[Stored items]
################
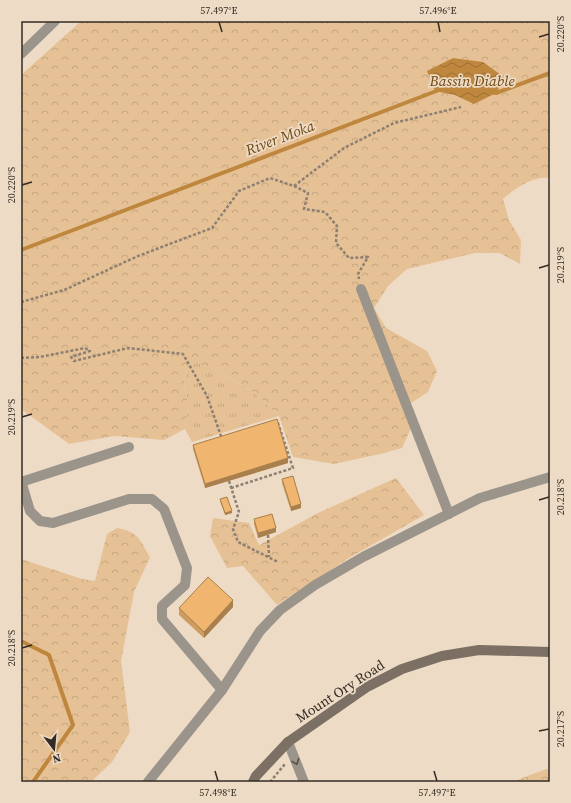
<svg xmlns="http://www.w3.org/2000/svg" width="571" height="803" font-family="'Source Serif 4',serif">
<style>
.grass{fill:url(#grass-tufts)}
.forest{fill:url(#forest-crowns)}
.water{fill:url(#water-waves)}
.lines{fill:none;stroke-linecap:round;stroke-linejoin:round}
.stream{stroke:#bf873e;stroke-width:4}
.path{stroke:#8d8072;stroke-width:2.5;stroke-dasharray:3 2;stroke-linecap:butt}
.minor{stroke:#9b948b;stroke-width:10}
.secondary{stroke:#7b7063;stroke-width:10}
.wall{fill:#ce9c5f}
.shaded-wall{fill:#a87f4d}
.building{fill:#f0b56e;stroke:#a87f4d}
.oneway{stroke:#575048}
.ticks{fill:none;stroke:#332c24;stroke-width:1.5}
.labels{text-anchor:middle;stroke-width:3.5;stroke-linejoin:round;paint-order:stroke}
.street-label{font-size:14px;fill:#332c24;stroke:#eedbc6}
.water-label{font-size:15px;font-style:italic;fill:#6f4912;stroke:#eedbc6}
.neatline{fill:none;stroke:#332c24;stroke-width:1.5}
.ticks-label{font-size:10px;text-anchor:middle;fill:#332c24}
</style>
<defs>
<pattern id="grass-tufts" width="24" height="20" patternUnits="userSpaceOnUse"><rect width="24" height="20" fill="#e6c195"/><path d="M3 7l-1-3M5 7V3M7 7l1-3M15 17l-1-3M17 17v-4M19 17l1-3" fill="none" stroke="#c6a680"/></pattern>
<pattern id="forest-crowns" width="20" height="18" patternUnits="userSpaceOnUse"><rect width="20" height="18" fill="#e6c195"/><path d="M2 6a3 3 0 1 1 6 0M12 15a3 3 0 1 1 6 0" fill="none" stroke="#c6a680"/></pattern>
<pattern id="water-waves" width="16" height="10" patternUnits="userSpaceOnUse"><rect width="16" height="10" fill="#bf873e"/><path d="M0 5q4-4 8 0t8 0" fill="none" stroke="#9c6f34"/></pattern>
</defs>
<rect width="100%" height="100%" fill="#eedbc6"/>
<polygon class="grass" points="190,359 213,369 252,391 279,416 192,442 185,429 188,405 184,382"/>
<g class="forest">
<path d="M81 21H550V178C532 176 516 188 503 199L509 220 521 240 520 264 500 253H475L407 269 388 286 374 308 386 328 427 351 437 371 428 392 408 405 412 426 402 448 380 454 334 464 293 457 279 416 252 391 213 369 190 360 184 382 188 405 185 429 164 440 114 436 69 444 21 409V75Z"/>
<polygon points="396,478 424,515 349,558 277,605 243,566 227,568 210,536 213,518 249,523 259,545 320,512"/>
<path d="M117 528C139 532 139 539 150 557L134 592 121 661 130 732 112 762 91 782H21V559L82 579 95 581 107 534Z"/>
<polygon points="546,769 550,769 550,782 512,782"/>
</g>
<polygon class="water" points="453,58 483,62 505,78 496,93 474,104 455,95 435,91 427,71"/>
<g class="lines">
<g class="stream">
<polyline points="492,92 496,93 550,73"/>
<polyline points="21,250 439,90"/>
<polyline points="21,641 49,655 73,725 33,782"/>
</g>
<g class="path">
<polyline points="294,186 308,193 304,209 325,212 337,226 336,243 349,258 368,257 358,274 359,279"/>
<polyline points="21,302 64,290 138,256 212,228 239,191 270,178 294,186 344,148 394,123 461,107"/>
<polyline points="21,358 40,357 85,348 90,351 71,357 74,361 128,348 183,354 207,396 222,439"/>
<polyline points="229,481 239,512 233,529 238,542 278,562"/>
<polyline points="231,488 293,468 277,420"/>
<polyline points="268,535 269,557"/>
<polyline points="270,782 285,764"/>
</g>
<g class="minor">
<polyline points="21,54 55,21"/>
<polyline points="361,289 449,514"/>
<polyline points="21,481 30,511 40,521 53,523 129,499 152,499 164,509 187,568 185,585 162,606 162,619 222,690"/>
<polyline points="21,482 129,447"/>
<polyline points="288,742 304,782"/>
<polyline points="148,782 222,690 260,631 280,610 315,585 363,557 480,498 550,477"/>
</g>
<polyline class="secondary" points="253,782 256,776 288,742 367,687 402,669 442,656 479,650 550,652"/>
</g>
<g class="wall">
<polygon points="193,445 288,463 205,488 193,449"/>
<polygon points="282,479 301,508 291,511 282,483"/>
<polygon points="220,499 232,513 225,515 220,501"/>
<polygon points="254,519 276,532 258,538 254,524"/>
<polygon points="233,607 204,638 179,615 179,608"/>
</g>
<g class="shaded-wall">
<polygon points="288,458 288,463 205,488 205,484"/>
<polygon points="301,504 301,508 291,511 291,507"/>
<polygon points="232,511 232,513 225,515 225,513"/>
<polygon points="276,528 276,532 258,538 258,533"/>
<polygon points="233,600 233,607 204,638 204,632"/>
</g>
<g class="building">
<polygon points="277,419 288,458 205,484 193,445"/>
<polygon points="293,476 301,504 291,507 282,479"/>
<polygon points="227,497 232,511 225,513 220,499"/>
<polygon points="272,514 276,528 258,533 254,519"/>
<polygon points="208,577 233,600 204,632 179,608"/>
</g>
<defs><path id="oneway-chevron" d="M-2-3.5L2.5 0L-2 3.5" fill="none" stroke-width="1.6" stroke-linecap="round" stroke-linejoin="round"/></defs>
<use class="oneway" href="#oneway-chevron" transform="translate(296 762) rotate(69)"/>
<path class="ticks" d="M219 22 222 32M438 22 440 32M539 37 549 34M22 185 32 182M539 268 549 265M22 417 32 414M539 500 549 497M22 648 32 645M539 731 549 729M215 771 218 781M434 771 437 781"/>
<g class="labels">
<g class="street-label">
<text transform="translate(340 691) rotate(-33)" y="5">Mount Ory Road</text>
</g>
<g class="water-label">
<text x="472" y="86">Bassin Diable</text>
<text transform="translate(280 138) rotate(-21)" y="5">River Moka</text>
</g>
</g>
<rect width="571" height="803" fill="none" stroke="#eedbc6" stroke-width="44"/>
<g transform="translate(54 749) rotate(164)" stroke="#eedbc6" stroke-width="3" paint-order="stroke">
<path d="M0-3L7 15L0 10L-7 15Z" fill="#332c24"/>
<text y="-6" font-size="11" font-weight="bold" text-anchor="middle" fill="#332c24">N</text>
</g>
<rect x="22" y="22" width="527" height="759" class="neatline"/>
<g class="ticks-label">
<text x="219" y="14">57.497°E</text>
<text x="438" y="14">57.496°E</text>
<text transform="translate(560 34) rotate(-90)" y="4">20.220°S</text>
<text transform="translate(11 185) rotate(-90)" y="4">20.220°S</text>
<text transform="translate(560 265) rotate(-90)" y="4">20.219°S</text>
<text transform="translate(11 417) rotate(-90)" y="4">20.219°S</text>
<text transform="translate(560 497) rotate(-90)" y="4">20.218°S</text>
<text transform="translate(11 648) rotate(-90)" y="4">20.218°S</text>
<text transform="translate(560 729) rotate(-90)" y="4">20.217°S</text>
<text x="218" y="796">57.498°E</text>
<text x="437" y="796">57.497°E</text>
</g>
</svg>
################
▶ **ASSIGNMENT**
Where in the records does the string "lines" appear? Copy every line that has it.

▶ **THE ANSWER**
.lines{fill:none;stroke-linecap:round;stroke-linejoin:round}
<g class="lines">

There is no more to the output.